Exercise passage =
* * *
5 Questions with Leah Landau and Rhiannon Newton

Leah Landau

Leah Landau

Rhiannon Newton: Do you remember the first flicker of an idea for Summer Bone and can you explain it?
Leah Landau: The first flicker of Summer Bone came in an image of a plump, ripe orange hanging from a tree. The weight, colour and abundance of the fruit reminded me of a woman who is constantly pregnant. I bought some oranges and experimented with the weight of the fruit, and then stuffing the orange with another orange. I also buried them. I found there was a type of violence in burying perfectly made natural food. I went back and forth between oranges and improvising in the studio, and Summer Bone was born.

What’s your favourite thing about the work?
I like how each section of the work requires a particular attention. Although the dance is improvised and changes each night, there are some very clear methods and instructions. Some of these instructions are impossible to do, and I enjoy working with the movement complexity that comes from that.

What’s the background of the title Summer Bone?
I wanted a title that insinuated freshness, but had something hard in the middle. Some alternative titles included Mountain Dance, The Prairie, The Harvest or my favourite Womb Salad which thankfully didn’t make the cut.

Any plans for your time in Sydney?
I’ll be catching up with family and friends – and definitely heading to the beach!

Is there something in Summer Bone that you feel like you are, or will be solving, or continuing in your next piece?
Part of my research for Summer Bone was looking at deep time and how the Earth was formed. I created a practice of writing how the universe started in four minutes, then repeating this three times.

I’m interested in how different beginnings form under pressure, and will continue this in my next work, The Space Hour which has its first development in October at Arts House, Melbourne. It’s a group experience/performance that takes place on the journey from Earth to a new planet, re-imagining a third space of performance between now and the future.
* * *
Data provided =

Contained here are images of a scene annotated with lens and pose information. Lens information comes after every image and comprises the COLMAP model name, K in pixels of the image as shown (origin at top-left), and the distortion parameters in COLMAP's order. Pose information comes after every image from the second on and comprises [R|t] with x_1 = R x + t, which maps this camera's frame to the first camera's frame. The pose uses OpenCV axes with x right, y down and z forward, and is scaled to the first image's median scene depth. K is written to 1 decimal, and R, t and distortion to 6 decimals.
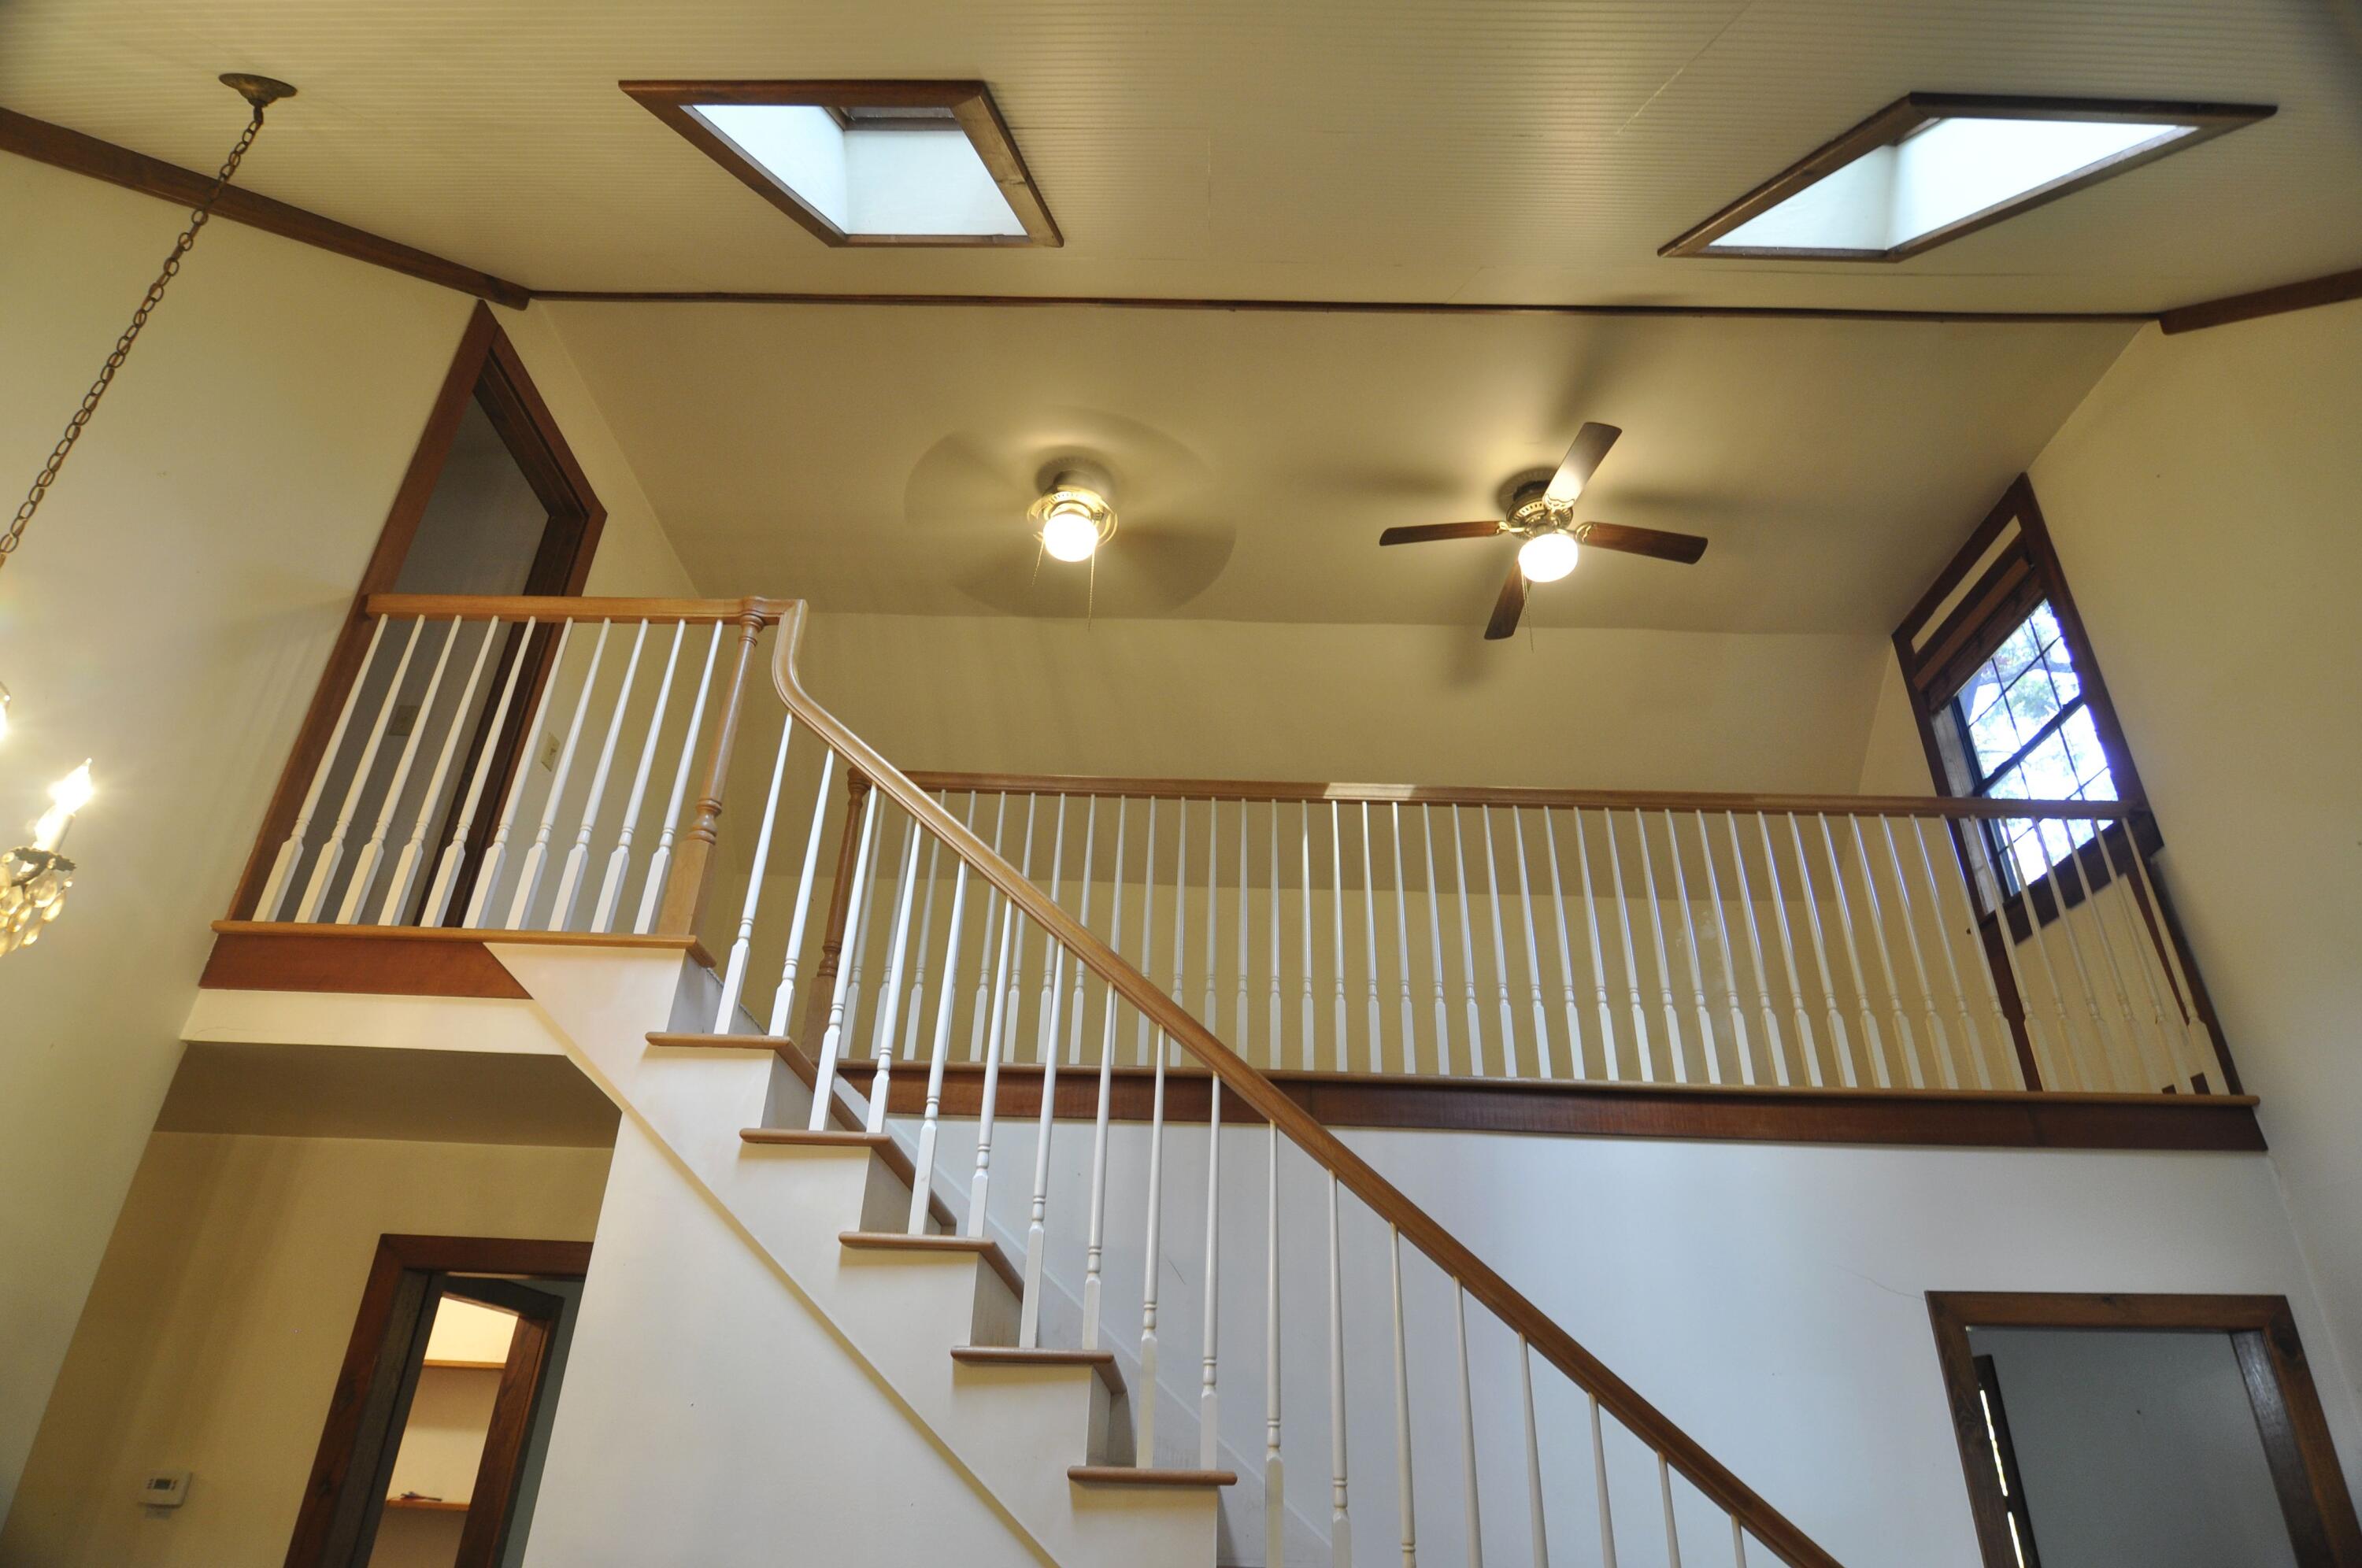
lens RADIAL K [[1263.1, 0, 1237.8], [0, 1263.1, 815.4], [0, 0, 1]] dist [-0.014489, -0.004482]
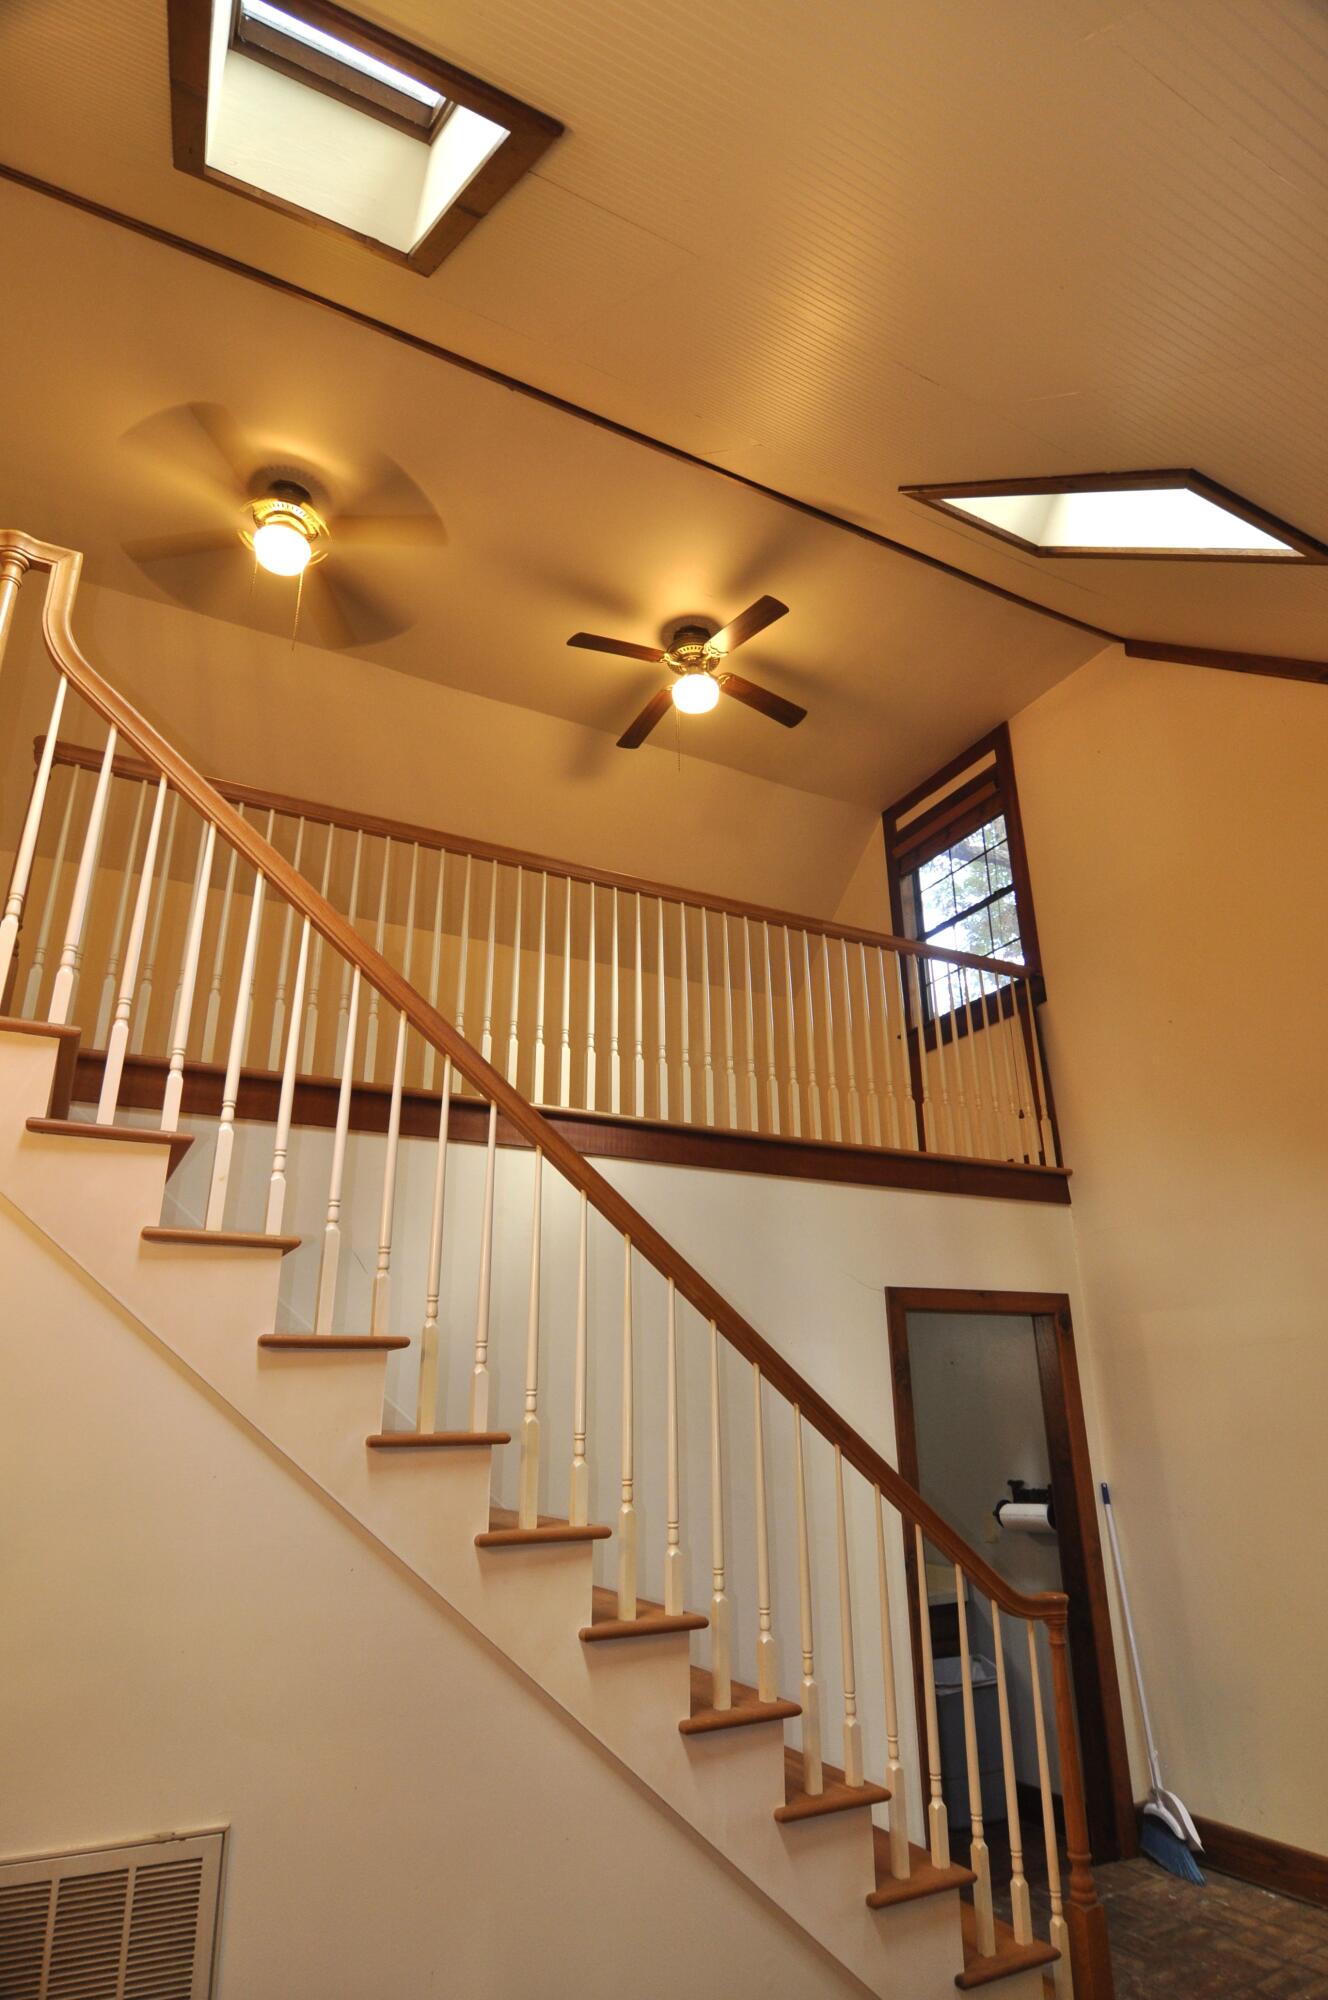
* * *
Tasks to complete =
- A) In the interview with Leah Landau, what was she looking for in a title when she chose Summer Bone?
- B) Reproduce the part of the interview with Leah Landau starting at "I wanted a title" and ending at "to the beach!".

Written answers =
- A) She wanted a title that suggested freshness but also had something hard in the middle.

- B)
I wanted a title that insinuated freshness, but had something hard in the middle. Some alternative titles included Mountain Dance, The Prairie, The Harvest or my favourite Womb Salad which thankfully didn’t make the cut.

Any plans for your time in Sydney?
I’ll be catching up with family and friends – and definitely heading to the beach!